◆ Text block ◆
——————

# Any experience of NAF Magic or Horse First Relax Me?



## icestationzebra (20 November 2010)

Any good?


----------



## angelish (20 November 2010)

hi
ain't used the relax me but my friend has tried oxishot and naff magic syringes ,the oxishot made no difference but the magic def took the edge off 

i have heard other people find the oxyshot works better though so i think it depends on the horse and think its well worth trying a few to see what works best for your horse


----------



## only_me (20 November 2010)

apparantly the relax me is excellent; I have used easy tea in the past and had really good results.


----------



## spacefaer (20 November 2010)

I find Magic is good on a daily basis for spooky, slightly sharp or nervy horses but not strong enough for competitions or more stressful situations

HorseFirst RelaxMe is great - makes them very relaxed at home, and much more accepting of strange/stressful times - I like that you can increase the dosage when necessary

I also like Nupafeed - the ultimate calmer - I managed to overdose one horse so he stood still and refused to go anywhere (on a hack, got as far as the yard gate lol!)

I used Oxyshot on the same horse - worked very well in terms of rideability - not very quiet, just accepting and light in the hand - only trouble was, it wore off halfway through the show class and I suddenly had a very awake working hunter, just before the judge was due to ride him...... not a good plan!! I think it would be great for eventers or dressage riders, where you have an exact time to work to


----------



## fandout (20 November 2010)

Used relaxme on my horse and found like earlier post excellent especially before dressage at keeping settled and calm


----------



## Dizzle (20 November 2010)

Not a fan of magic, no effect on my horse and my friend's horse came out in a massive rash when he was on it.

Relax me is good, wasn't the best on my horse but a good product.

I use EquiFirst Cool, Calm and Collected, it's fabulous, they're a really helpful company and will advise if they you think the  product needs adapting and send you additive samples to try, possibly the best horse company I've ever dealt with (and best product!)


----------



## serenbach (23 November 2010)

My boy is on Relax me - not 100% sure it's working, as he can still have episodes of silliness (even just hacking), am beginning to wonder if it's making him a bit worse than before he was on it    Maybe I'll go back to the loading dose for a few days, as it did seem to work well at the start.


----------



## superpony (23 November 2010)

Had my horse on NAF Magic and he was like a donkey! Changed to Relax Me recently as its cheaper (i'm a poor student!) and i'd heard good things about it. However after he tried to buck me off last week and was generally more tense i changed back to Magic and the donkey is back!

——————

◆ Source data ◆
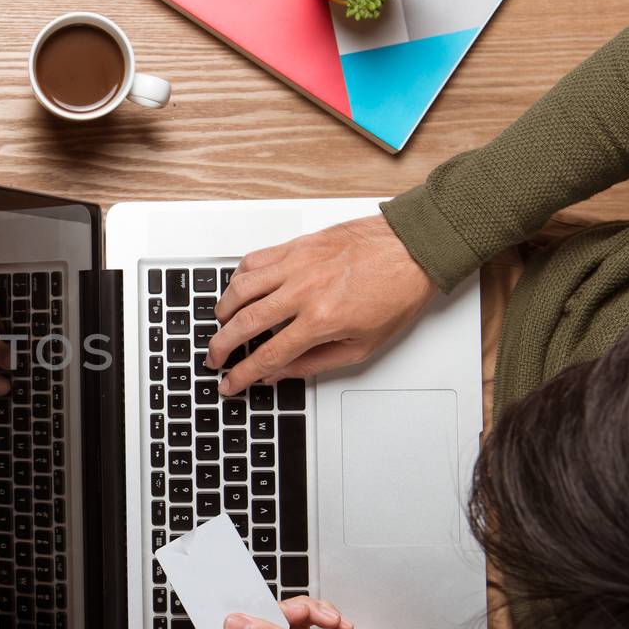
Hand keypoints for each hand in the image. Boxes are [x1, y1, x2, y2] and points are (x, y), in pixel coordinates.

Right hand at [206, 215, 436, 395]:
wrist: (413, 249)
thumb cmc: (396, 292)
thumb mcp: (363, 345)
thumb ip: (315, 362)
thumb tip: (280, 372)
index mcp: (321, 321)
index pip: (268, 355)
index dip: (243, 374)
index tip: (230, 383)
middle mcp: (303, 291)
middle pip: (243, 324)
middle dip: (221, 346)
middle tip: (215, 357)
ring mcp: (296, 265)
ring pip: (239, 290)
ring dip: (223, 312)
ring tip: (222, 325)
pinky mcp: (296, 246)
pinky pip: (253, 261)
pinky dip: (238, 279)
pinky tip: (239, 290)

——————

◆ What needs to be done ◆
From the forum thread about NAF Magic and Relax Me, list the username of every person who posted on 20 November 2010.

◆ Finished exercise ◆
icestationzebra, angelish, only_me, spacefaer, fandout, Dizzle